Una recente sentenza della Cassazione (Cass. sent. n. 111200/2019 del 24.04.2019.) interviene sul tema. La sentenza è molto chiara e lineare: così facendo finisce per essere un vero e proprio vademecum per comprendere quando è possibile ottenere il risarcimento per la morte di un familiare da incidente stradale.
Secondo i giudici, per ottenere il risarcimento del danno da perdita parentale non basta un legame di sangue con la vittima, ma dall’altro lato non è neanche necessario che vi fosse una convivenza. Anche chi non abita con il fratello, quindi, ha diritto ad essere risarcito se quest’ultimo decede a causa di uno scontro automobilistico. Affinché ciò succeda però è necessario provare una «comunione di affetti»: bisogna cioè dimostrare come in concreto si atteggiavano i rapporti e le relazioni con il congiunto deceduto. Il ristoro sarà proporzionale alla durata e all’intensità del vissuto: importa dunque quanto è grande la famiglia e ai fini della compensazione rilevano l’età della vittima e dei congiunti oltre che le abitudini di vita. Quindi la semplice parentela anagrafica non può costituire di per sé la prova della lesione.
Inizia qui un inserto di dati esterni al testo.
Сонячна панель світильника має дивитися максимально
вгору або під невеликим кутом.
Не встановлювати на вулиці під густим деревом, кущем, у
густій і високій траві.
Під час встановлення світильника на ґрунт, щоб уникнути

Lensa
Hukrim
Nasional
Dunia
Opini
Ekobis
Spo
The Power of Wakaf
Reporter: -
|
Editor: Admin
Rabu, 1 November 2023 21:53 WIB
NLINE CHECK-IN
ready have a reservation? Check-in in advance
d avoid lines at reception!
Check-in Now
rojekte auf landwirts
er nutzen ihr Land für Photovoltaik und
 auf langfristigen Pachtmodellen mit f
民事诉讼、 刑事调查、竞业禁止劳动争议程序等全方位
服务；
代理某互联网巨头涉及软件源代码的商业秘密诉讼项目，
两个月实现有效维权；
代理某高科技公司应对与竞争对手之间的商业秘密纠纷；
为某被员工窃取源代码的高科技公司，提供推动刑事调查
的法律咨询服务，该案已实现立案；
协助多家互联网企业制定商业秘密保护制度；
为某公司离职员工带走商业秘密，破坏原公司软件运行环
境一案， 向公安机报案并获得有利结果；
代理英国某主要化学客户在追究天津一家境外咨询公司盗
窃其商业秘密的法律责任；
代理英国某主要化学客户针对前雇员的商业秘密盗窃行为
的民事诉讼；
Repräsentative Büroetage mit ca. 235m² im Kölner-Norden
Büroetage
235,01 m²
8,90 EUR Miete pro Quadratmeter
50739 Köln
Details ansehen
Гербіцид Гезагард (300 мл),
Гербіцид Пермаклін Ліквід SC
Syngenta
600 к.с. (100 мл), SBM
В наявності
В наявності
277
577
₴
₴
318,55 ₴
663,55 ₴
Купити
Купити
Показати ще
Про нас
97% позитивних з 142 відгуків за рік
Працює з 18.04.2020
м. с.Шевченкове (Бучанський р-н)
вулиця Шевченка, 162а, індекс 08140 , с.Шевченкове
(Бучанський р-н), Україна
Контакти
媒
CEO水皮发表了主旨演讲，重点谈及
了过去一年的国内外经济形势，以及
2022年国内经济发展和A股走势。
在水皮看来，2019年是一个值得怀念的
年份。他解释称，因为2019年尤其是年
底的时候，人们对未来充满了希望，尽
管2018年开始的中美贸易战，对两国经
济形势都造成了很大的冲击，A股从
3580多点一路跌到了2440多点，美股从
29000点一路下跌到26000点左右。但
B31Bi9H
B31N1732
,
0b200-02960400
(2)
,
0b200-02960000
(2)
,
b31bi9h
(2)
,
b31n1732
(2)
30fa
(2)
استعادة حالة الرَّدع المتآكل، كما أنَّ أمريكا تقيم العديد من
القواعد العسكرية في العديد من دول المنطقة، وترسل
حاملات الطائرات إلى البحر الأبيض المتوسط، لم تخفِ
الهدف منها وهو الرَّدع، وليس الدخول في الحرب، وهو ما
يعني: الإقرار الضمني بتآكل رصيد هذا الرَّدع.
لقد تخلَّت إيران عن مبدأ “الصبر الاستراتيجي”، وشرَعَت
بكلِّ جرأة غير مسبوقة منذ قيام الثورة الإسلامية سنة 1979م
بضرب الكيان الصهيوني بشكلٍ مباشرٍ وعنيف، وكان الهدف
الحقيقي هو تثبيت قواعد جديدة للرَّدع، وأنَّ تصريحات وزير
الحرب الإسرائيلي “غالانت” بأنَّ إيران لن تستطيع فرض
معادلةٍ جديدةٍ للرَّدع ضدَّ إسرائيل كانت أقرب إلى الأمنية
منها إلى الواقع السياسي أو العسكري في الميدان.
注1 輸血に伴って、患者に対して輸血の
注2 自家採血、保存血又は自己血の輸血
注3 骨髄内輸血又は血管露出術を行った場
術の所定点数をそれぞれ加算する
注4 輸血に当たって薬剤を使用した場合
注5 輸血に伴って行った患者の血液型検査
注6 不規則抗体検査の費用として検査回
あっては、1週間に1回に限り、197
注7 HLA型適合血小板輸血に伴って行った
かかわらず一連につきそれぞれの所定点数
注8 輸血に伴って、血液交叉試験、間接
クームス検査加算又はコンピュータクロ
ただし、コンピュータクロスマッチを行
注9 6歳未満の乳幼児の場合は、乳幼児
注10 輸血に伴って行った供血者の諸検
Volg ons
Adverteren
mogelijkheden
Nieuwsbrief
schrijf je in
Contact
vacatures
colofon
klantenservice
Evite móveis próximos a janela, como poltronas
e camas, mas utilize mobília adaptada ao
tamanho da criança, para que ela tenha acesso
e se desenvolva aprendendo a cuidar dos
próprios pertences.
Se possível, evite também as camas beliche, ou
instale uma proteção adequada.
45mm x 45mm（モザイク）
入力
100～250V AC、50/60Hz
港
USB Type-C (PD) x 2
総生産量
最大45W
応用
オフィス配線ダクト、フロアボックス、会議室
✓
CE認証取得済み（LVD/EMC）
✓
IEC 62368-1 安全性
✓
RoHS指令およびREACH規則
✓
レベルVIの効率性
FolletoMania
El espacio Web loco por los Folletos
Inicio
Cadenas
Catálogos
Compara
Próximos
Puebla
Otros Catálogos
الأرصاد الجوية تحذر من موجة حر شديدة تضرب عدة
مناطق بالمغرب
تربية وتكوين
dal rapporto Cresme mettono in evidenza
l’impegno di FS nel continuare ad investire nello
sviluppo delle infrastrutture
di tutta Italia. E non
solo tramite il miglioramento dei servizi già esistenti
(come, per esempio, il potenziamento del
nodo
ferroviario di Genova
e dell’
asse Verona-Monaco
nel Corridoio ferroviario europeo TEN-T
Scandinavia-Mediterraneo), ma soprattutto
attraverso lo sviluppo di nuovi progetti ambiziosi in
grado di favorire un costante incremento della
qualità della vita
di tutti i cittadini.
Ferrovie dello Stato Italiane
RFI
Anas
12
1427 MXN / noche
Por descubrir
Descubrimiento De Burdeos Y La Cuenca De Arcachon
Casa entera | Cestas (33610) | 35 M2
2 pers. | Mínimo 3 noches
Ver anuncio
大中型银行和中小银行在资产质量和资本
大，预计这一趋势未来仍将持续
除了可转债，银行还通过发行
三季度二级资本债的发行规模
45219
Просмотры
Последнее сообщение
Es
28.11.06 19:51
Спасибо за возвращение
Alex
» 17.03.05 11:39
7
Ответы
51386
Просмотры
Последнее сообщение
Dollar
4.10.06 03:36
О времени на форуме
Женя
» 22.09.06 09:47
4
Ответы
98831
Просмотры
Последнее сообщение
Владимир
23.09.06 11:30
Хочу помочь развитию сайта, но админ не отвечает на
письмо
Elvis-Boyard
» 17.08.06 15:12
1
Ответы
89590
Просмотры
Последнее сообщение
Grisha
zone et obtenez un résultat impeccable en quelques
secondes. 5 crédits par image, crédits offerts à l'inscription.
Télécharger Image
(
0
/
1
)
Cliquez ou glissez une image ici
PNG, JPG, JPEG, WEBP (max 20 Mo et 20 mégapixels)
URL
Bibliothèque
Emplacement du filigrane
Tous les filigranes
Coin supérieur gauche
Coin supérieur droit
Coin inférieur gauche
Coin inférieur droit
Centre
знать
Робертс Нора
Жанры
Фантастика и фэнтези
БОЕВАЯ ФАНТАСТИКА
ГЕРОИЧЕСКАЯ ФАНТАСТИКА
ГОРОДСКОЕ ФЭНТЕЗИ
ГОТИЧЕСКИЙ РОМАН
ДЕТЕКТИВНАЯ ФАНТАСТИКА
La Cassazione è andata oltre riconoscendo il diritto al risarcimento del danno da perdita parentale anche a chi non ha un legame di sangue con la vittima, oltre al fatto di non essere convivente (Cass. sent. n. 7128/13 del 21.03.2013.) È il caso dei fidanzati che magari hanno in serbo di sposarsi a breve. Naturalmente, per essere risarcito, il partner o il fidanzato del danneggiato deve provare non solo l’esistenza di un rapporto affettivo che lo legava alla vittima, ma anche una relazione stabile tra i due, continua nel tempo e non occasionale al momento del sinistro.
Non è necessaria quindi la coabitazione della coppia per avere i danni dall’assicurazione. Il fidanzamento, anche senza convivenza al momento dell’incidente, deve essere tuttavia finalizzato a formare una famiglia. Famiglia non necessariamente basata sul matrimonio, ma comunque indirizzata a una relazione stabile.
Se è vero che non è il semplice legame di sangue a generare automaticamente il diritto al risarcimento del danno parentale, spetterà al familiare superstite dare la prova del legame affettivo forte e stabile con la vittima.
«Stabilità» significa non occasionalità e continuità del rapporto nel tempo. Tale prova può essere data con qualsiasi mezzo: email, lettere, testimoni, ecc.
Per la Cassazione (Cass. sent. n.16018/2010.), la prova del danno morale può essere correttamente desunta dalle indubbie sofferenze patite dai parenti, sulla base dello stretto vincolo familiare, di eventuale coabitazione e, comunque, di frequentazione, che essi avevano avuto, quando ancora la vittima era in vita.